Combined with the paintings adorning the walls of his Bridgeport studio and display space, DeLaTorre’s little minimalist triumph does show something. The diversity and quality of the radically different styles in his collection show that he not only has near-mastery of a number of techniques, but that he is comfortable abandoning his technical skill in order to fully give himself over to the evolution of his aesthetics. A few years ago, DeLaTorre experimented with sleep deprivation exercises. Though he gave up the practice due to health concerns, his work was transformed. “What I did learn from these exercises is that by allowing myself to let go when I am working, my work becomes very meditative and through this meditation I begin to get into my direct stream of consciousness,” said DeLaTorre. Thus commenced a fascination with the “process” of creating a work.

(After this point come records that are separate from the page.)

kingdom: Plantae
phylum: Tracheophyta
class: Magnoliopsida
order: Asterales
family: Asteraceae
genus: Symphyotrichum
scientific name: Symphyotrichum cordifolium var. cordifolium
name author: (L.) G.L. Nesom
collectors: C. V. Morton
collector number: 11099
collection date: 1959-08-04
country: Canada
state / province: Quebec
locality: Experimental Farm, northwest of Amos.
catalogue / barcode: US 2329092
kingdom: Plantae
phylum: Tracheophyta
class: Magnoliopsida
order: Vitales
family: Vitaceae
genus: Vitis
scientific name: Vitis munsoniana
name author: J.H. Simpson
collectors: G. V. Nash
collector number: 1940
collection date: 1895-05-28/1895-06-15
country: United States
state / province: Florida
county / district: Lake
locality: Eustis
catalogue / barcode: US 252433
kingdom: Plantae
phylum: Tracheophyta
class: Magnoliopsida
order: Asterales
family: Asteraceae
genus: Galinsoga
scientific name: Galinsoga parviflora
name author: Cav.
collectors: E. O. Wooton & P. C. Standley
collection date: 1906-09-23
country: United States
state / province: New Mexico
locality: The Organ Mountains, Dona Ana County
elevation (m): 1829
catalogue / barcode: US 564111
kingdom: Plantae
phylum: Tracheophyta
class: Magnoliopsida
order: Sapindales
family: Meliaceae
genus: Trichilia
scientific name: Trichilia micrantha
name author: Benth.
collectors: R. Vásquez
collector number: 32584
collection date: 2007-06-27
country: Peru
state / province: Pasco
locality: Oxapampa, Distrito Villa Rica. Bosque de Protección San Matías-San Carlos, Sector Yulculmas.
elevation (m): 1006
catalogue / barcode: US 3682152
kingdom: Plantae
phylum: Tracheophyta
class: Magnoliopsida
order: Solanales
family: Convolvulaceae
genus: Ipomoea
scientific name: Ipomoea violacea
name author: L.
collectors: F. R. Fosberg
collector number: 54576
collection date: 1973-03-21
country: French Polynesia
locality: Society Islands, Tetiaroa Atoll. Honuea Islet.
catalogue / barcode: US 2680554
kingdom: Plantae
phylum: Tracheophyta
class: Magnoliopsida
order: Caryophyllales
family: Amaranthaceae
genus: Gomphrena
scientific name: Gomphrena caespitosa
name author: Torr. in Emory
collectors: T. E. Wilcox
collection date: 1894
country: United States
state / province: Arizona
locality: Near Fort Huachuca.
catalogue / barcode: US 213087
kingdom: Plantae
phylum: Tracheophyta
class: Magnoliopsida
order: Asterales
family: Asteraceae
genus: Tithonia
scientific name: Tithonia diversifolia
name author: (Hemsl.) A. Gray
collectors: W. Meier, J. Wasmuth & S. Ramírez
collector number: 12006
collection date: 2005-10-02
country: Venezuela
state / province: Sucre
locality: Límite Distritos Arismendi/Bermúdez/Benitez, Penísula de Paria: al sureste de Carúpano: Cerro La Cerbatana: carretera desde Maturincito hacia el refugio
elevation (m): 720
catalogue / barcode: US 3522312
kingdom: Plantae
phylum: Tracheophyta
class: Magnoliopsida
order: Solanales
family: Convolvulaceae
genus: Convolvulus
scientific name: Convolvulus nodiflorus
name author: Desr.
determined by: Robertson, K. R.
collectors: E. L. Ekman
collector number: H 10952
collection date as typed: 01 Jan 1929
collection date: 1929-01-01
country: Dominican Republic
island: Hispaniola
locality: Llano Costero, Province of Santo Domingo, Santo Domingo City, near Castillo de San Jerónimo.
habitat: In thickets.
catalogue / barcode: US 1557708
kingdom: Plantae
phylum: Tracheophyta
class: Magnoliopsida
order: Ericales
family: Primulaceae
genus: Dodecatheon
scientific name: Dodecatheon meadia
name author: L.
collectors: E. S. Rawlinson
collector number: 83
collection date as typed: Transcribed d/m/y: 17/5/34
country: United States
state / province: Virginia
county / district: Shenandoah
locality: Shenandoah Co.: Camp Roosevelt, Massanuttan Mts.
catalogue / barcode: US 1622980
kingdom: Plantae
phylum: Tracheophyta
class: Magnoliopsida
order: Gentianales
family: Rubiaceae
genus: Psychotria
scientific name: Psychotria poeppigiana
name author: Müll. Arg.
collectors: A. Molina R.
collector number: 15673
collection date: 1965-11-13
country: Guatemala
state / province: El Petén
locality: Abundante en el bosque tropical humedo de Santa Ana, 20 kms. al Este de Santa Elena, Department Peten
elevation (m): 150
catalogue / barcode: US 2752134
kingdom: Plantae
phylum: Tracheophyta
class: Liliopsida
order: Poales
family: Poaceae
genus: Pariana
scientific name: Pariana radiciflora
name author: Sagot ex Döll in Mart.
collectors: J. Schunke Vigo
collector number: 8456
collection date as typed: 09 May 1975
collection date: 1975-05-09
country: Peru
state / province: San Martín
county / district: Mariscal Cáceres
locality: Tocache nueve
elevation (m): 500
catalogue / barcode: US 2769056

DeLaTorre’s narrative pieces are evocative and meaningful, but they were created with less regard for the act of creation than for attaining a predetermined end. By more intimately connecting his subconscious with his work, he realized that he had the ability to relate concepts more powerfully than his previous use of imagery had: “My goal is to create directly from this meditative state to give viewers a sense of the image without really using the image.” The goal, he explained, is to allow maximum room for interpretation.

His minimalist works certainly achieve that. But when is room too much room? Odysseus and Tlaloc Reconsider Reality, for example, conveys an ineffable concept in a brilliant way—once it’s explained. DeLaTorre has an untitled piece hanging nearby that is much more densely painted and textured. DeLaTorre likes the fact that approaching it new, one could not tell what exactly it means, or the extraordinary amount of time that went into its creation. As it turns out, this one has no conceptual driver, but it did take a long time to create: it’s his old work table. Revealing that fact was a nasty trick to play on someone who had just gotten used to sitting in a newfound appreciation of abstract art like a chair. But DeLaTorre never pretends it’s anything but a philosophic look at “process.” The point is that if it draws out something in the viewer’s mind, it still serves as a kind of reflection.


Art?

DeLaTorre embraces many styles of painting for this very reason. “It isn’t really the medium that drives the work, it’s the creative concept. Everything else is merely a means to produce that concept.” Meaning resides in the work to the artist because they made it. By definition it is self-expression to some degree. The challenge is evoking self-expression in the mind of an unattached viewer. DeLaTorre believes that showing less unclutters the work, like cleaning a mirror.

At least, he does now. Luis DeLaTorre is a quickly darting creative force, and his style has changed rapidly over his career. Even his titles convey constant motion. His subjects are often “going for a drive,” “unleashing,” or “eavesdropping.” His career is similarly energetic. In a testament to his diversity of skills, DeLaTorre does restoration work for old buildings, accepts mammoth mural commissions, and volunteers as an art educator at the same time as he works on two or three personal projects in his studio. Things are hectic in his world. For now, he’s trying to create the opposite of that on his canvases.